To be required to self-fund your care home fees, your total capital must be valued above:
- England: £23,250
- Scotland: £35,000
- Wales: £50,000 (for residential care)
In order to qualify for local-authority funding, your total capital must be valued below:
- England: £14,250
- Scotland: £21,500
- Wales: £50,000 (for residential care)
To qualify for partial funding, your total capital must be valued between:
- England: £14,250 and £23,250
- Scotland: £21,500 and £35,000
Are jointly-owned properties included in the means test?
If your partner still lives there
If your partner is still living in your jointly owned property, it will not be included in the means test which determines whether you pay care home fees.
Separated but still living together
People who are separated or divorced, but still living together, will find the property will be included in the means test, unless they also care for your child (who is under 18), a relative who is over 60 or a disabled relative. The person they care for must also live in the property for it to be excluded from the means test.
Staying in a care home temporarily (respite or convalescence)
The property won’t be counted if you are going to a care home temporarily. Also it won’t be counted if you are having a means test because you want to receive home care.
Separated and not living together but you jointly own the property
If you have separated from your partner and no longer live together, but still have equal shares in the property, you will be considered to have half of what the property is worth.
So, if you and your spouse own a house worth £300,000, and the mortgage is fully paid off, you will be considered to have £150,000 in assets for the house alone.
If the shares are unequal then your assets will be calculated accordingly.
Can my partner still live in our jointly-owned property?
If your property isn’t included in the means test, your partner will be able to continue living there. If it is included, it may be necessary for them to move, depending on the individual circumstances.
12-week disregard period
You will have a 12-week disregard period, starting from the day you move into a care home. For these 12 weeks, your share in the property won’t be taken into consideration for your care fees funding.
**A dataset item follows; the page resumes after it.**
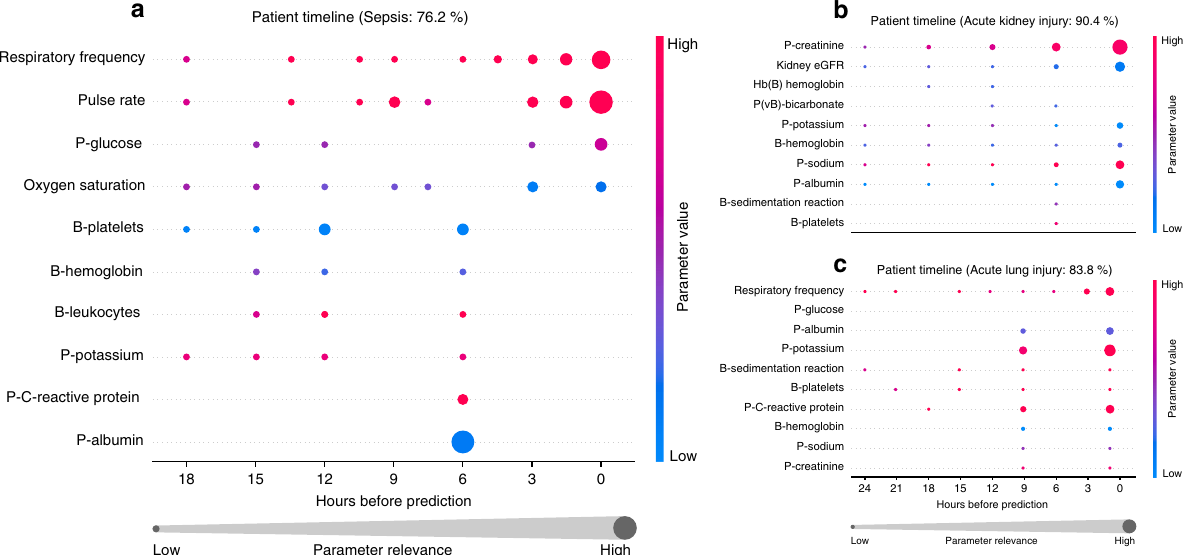
Fig. 3 Results from the explanation module displays for three individual patients. Three selected patient timelines with back-propagated relevance for sepsis ( a ), AKI ( b ), and ALI ( c ) are shown. Only the 10 highest-ranking parameters in descending order by the mean relevance are displayed. The data shown in the three timelines match the data from the observation window, such that a time equal to zero is the prediction time. The data-points are colored according to the 5th and 95th percentiles for each parameter across the whole dataset. The blue data-points correspond to a value between 0 and the 5th percentile, the red data-points correspond to a value between the 95th and 100th percentiles, and data-points with values close to the median are purple. P, plasma; eGFR, estimated Glomerular fi ltration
This gives you time to decide what to do with the property, such as putting it on the market or getting a landlord licence and finding tenants.
Deferred Payment Agreement
You could also apply for a Deferred Payment Agreement (DPA). This is an agreement with your local authority whereby they take money owed to them from the sale of your home.
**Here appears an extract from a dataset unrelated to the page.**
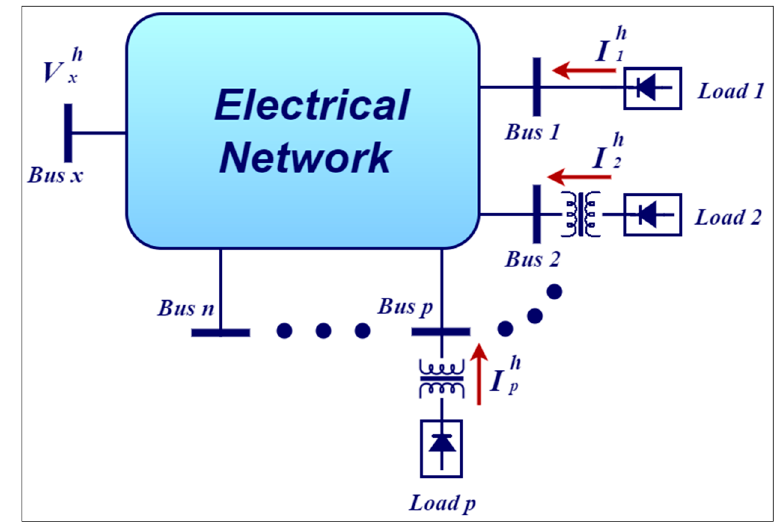
Figure 1. A generic electrical power system, adapted from [18].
This allows you to delay using this asset to pay for your care, often until after your death. You will have to pay administration fees for this, and interest does accrue over time.
Not everyone is eligible so if you are interested in applying for a DPA, speak to your local authority.
Can I give my home to my children?
Some people believe that signing the deeds of their home over to their children is a good way to avoid inheritance tax and having to pay privately for care home fees.
You are within your rights to give away your home, but the local authority may see this as a deliberate deprivation of assets. In this case, they will still count the property as part of your assets when calculating your funding, even though you now cannot use them.
This is something you should be very careful with,. It may cause problems if you need the money you are considered to have to pay for your care home fees, but it is now in the hands of your children.
Risks of giving property to your children
If your children are not willing to sell the property and use the money for your fees, they are within their legal rights and can keep it, meaning that you will likely have to move to a lower-budget care home.
Also, if they go bankrupt or get divorced, that home is part of their assets. They could lose it before they would have inherited it anyway, had you not given it to them early.
Furthermore, if the property is worth more than £325,000, you need to survive for seven years after you sign it over for it to no longer count as part of your taxable estate.